See but WoW has always been doing that. Even with their more focus on trying to tell a coherent story, they actually do a terrible job railroading you into that story.

The leveling content of BFA for example doesn’t require any of the big Fourth War plot that it was supposed to hinge on, and it really barely connected to the Old God plot that just bust through the wall like the Kool-Aid man.

Dragonflight does have a coherent narrative though, and more than enough ways to jump into it, but this time also provides more than enough places to jump off the train and get side tracked, which is a fun change of pace.

3 Likes

DF is not a very ‘warcraft’ warcraft story, imo. Thats not necessarily good or bad. But I think it has a lot of the same consistency issues and world-building holes that BfA and SL had. But unlike BfA and SL, it doesnt affect something we actually play or the entire universe.

Other MMOs have figured out how to tell good stories through an MMO platform.
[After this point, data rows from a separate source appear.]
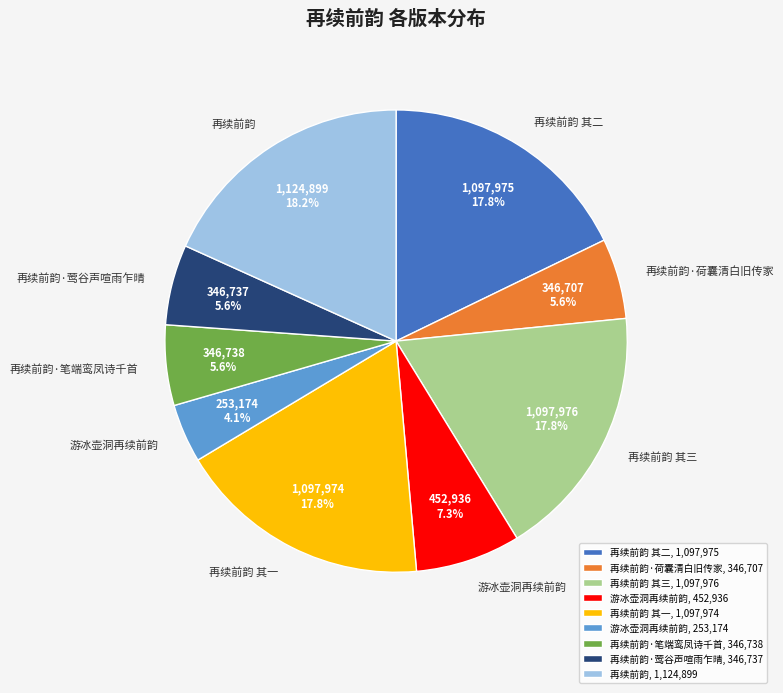

To the nearest percent, what is the difference between the largest and smallest slice percentages?

14%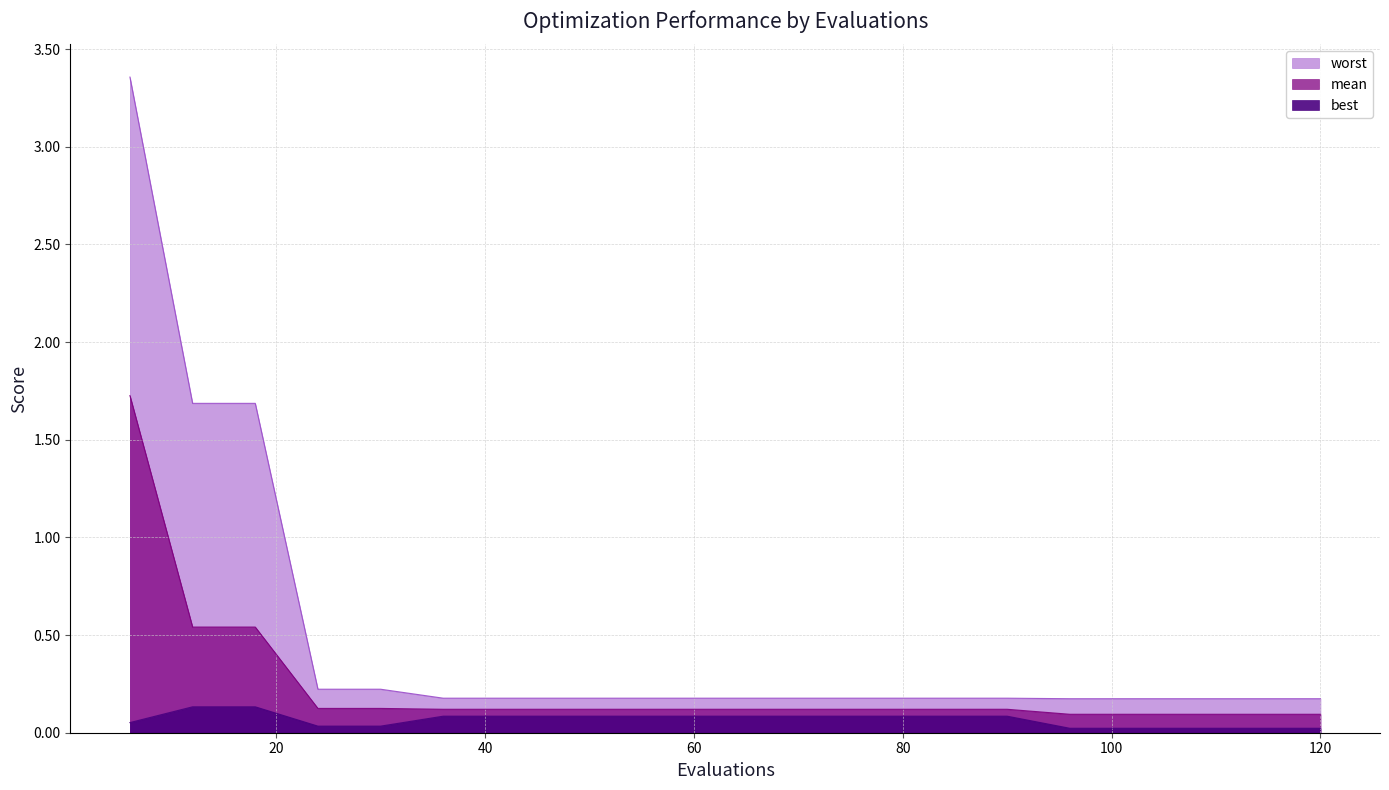

What is the difference between the highest and lowest values at 54?

0.1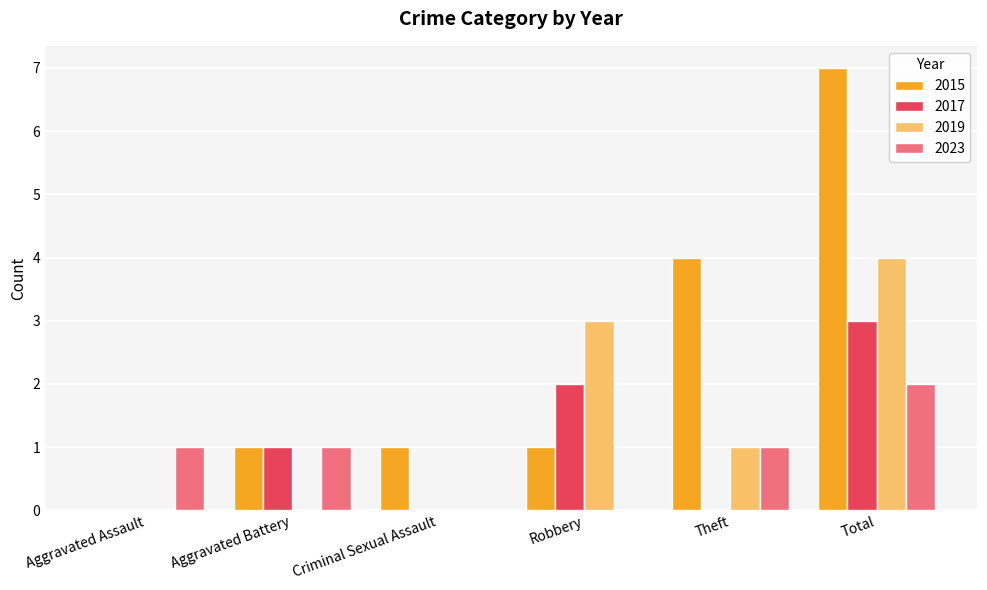

What is the average value of the 2023 series?

1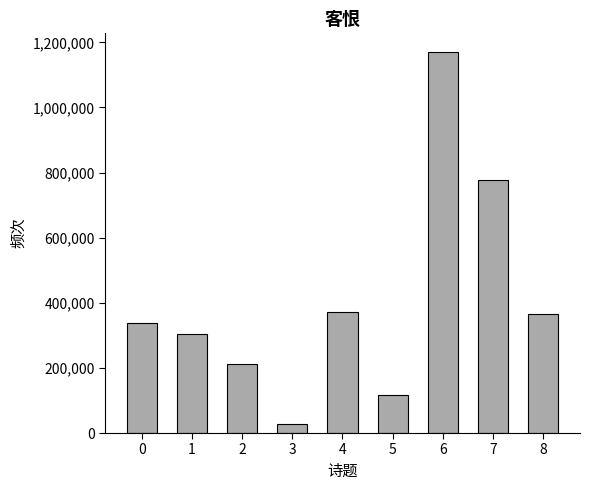

Where is the data nearest to the value 598303?

7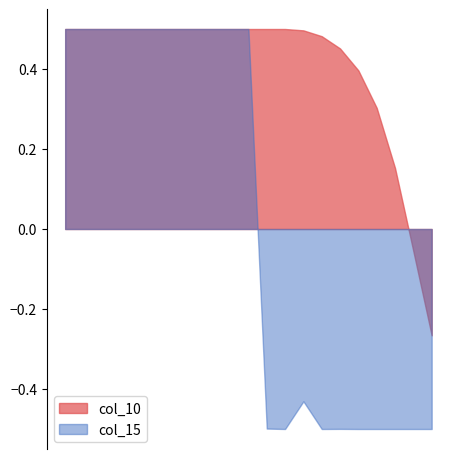

What is the minimum value shown in the chart?

-0.5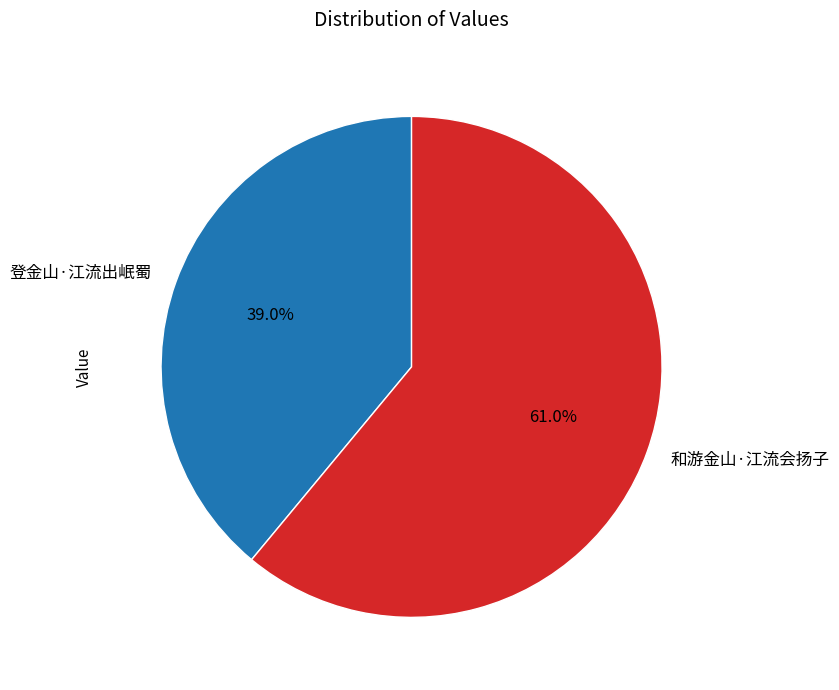

Which slice represents more than half of the pie?

和游金山·江流会扬子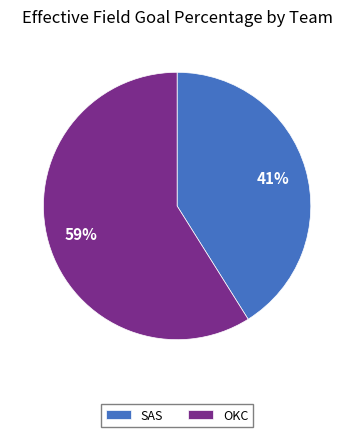

Which slice is the smallest?

SAS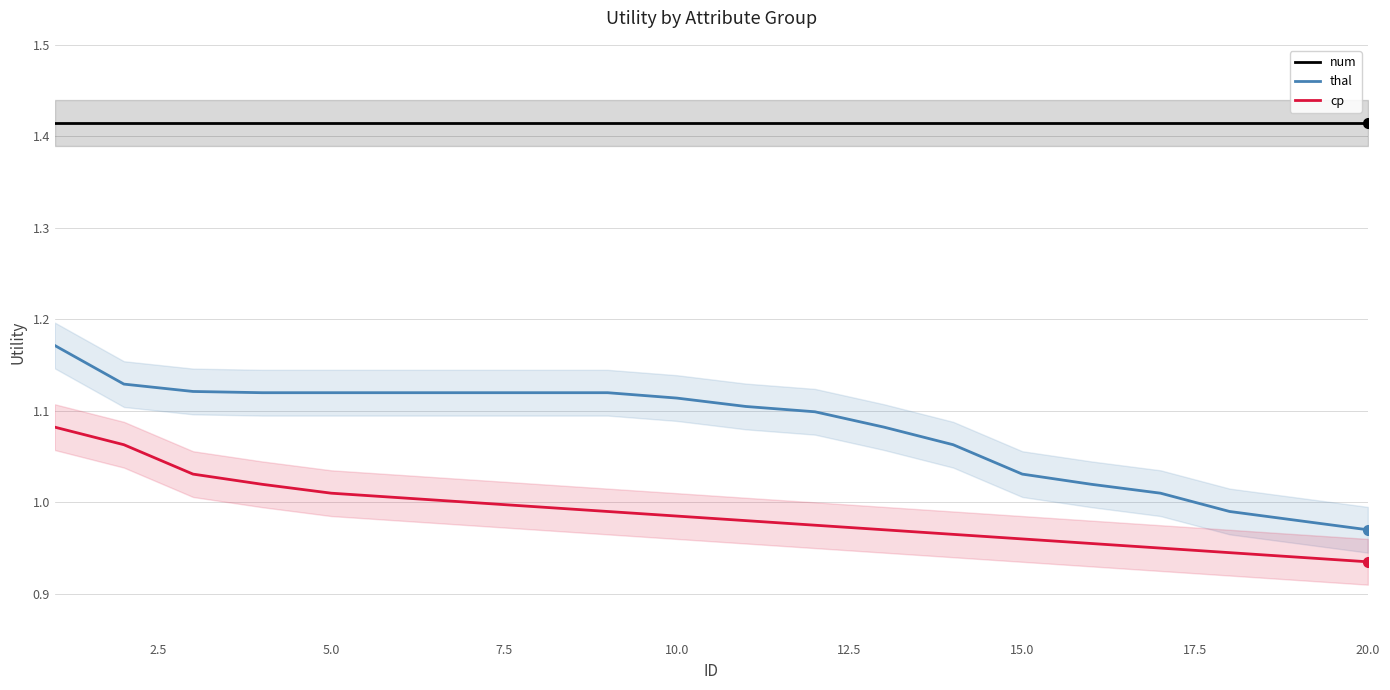

True or false: cp and thal cross at least once.

False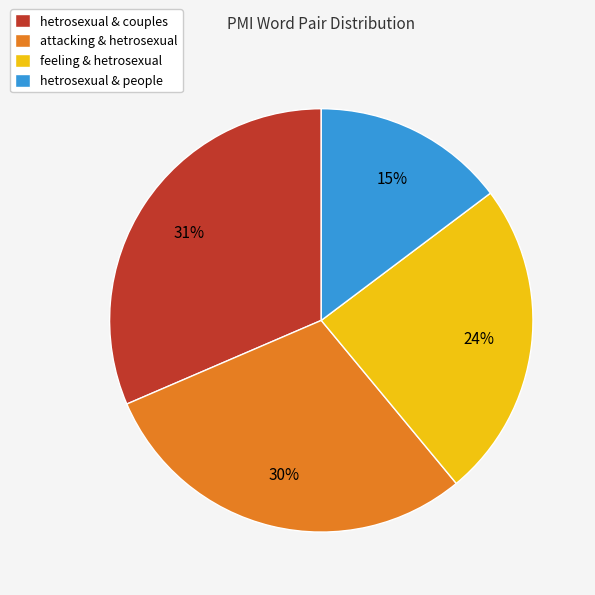

True or false: hetrosexual & people accounts for 28% of the total.

False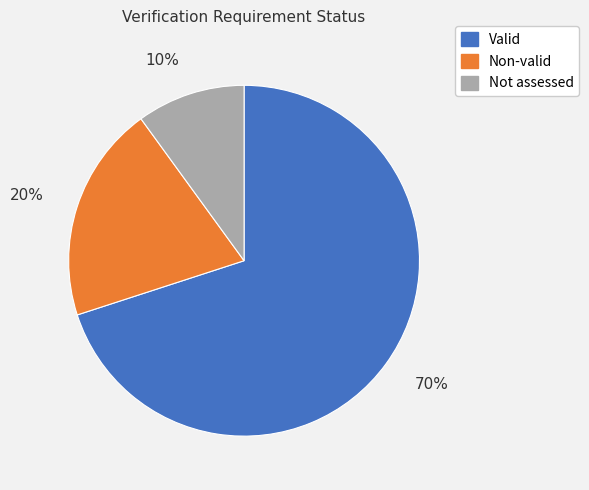

To the nearest percent, what is the difference between the largest and smallest slice percentages?

60%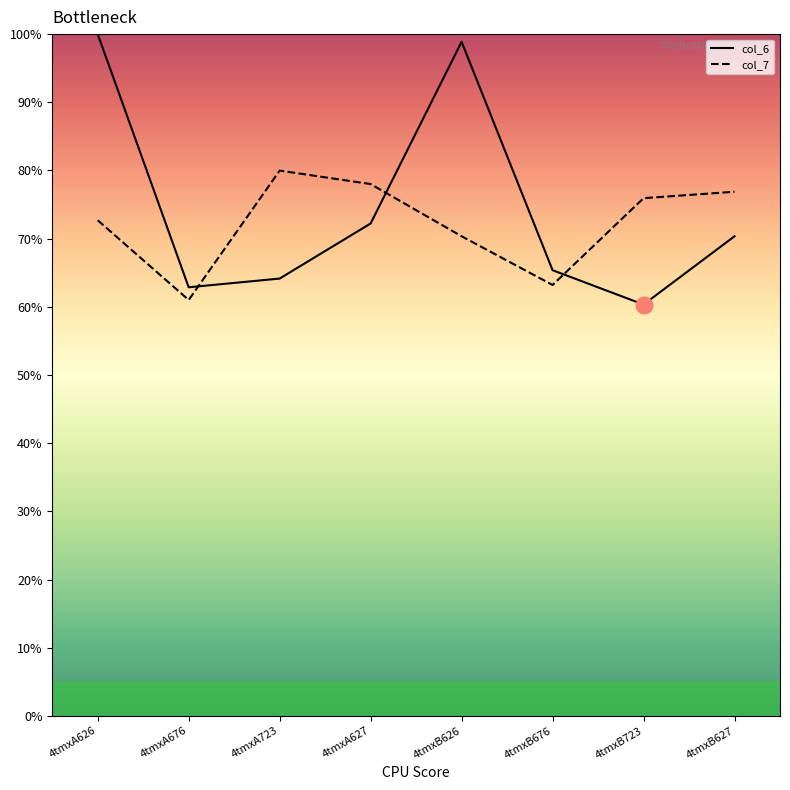

Between 4tmxA626 and 4tmxB676, which series saw the biggest shift?

col_6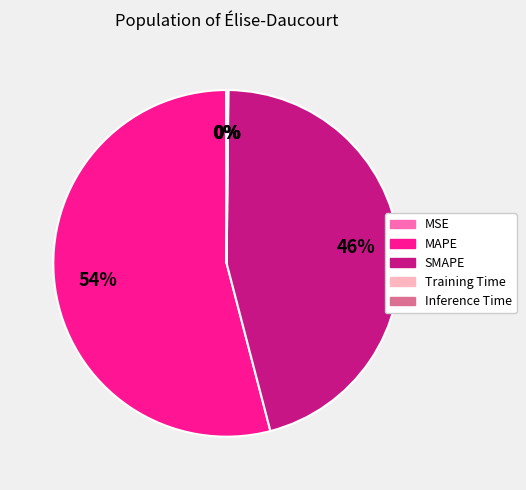

What is the largest slice in the pie chart?

MAPE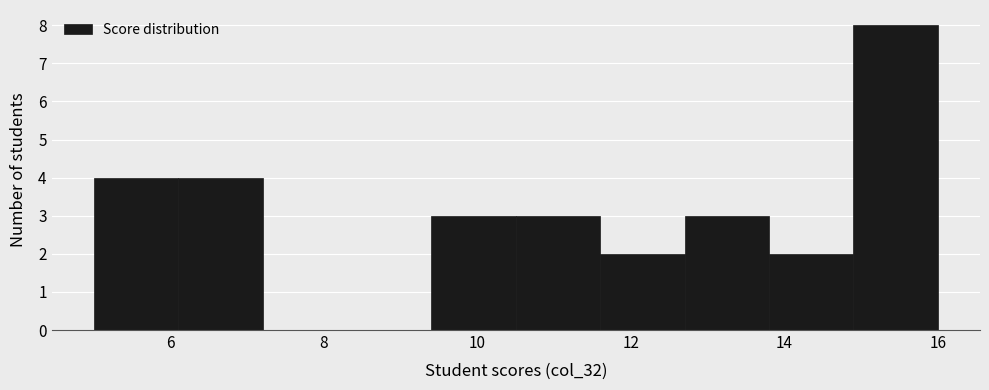

Over which range of the x-axis is the bar tallest?

14.9 to 16.0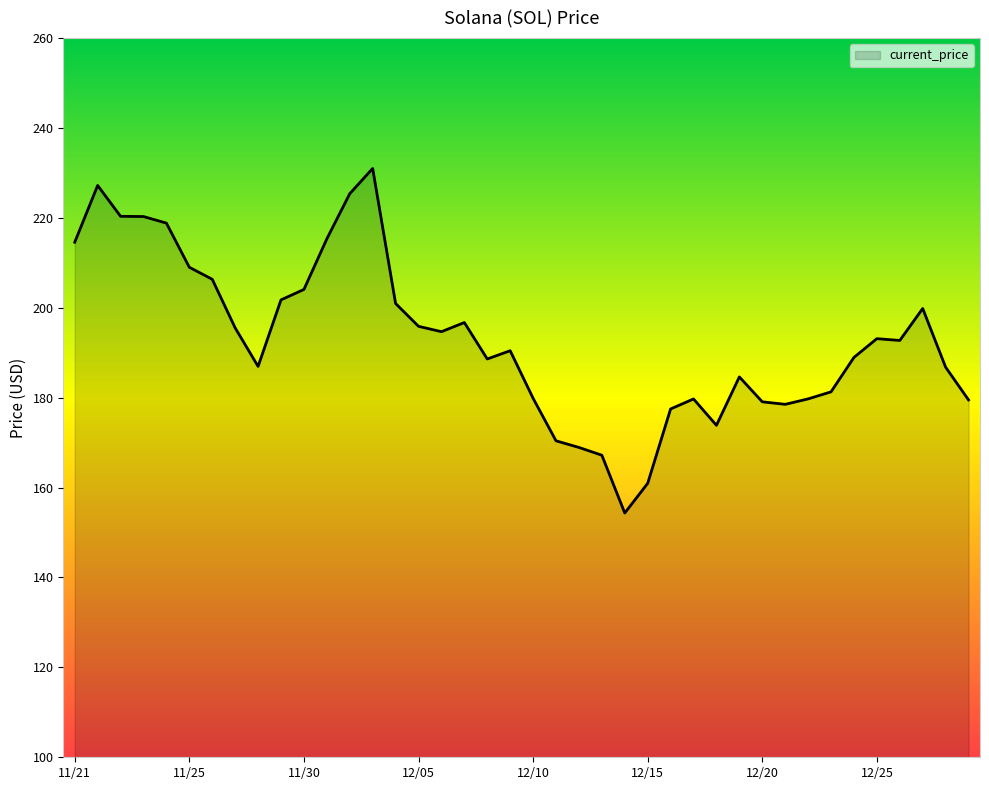

How many lines are shown in the chart?

1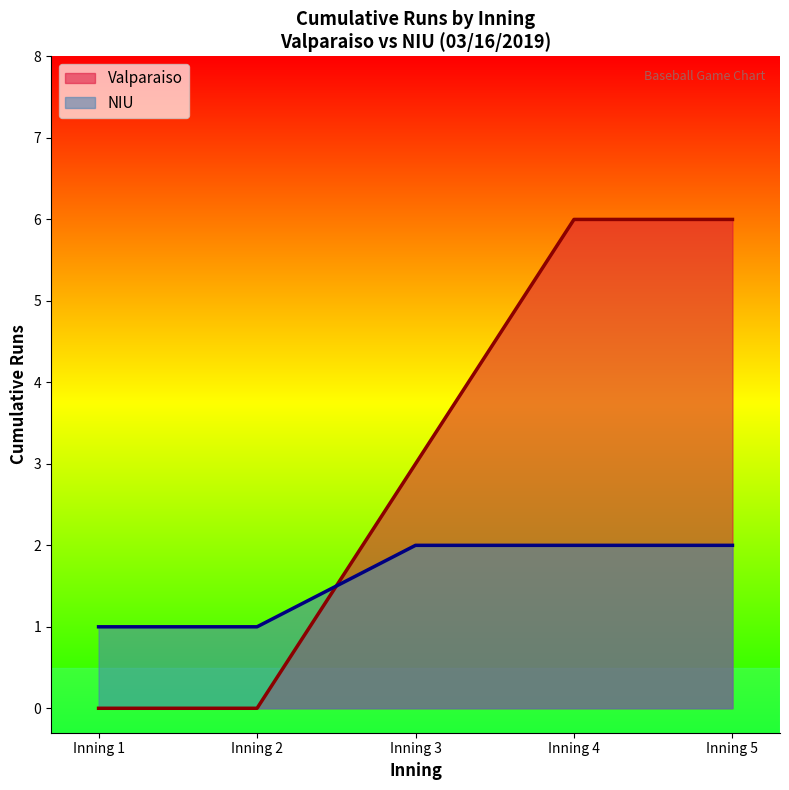

At which category is the sum across all series the highest?

Inning 5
Given WoWs identity is ‘taking from other MMOs and trying to make our own spin on it’ I don’t think you can really justify them not trying to do the same with narrative effort. Borrow the flight, crafting and world content of other MMOs and we praise them, why would we not push them to look to other MMOs that succeed in storytelling and try to understand why they can manage it?

5 Likes

The best thing I think WoW could take, personally, would be to actually lock our characters as actual characters.

Right now, you are a nameless, faceless, nobody who has somehow killed more gods than the stars. But narratively, you are a nothing.

Give our characters a static NPC party which they interact with throughout the game, through multiple expansions and such. Give them a connection to the game world beyond what race/class you picked at the character select screen.

Then from there you’ll be able to construct a narrative with some actual focus.

And I say this acknowledging that this is not WoW’s wheelhouse, so it’s unlikely they could do this, and even if they could I doubt it’ll go over well.

3 Likes

I think WoW would struggle with that a ton because it cant make meaningful player choice. There are many things I as a Druid would never do- and to be blunt, blizzards characters do things they’d never do either, even in this xpac lol.

1 Like

I avoided mentioning it but I would also move towards restricting player choice in such situations. It’s not like we have that much choice now anyway, aside a few dialogue options.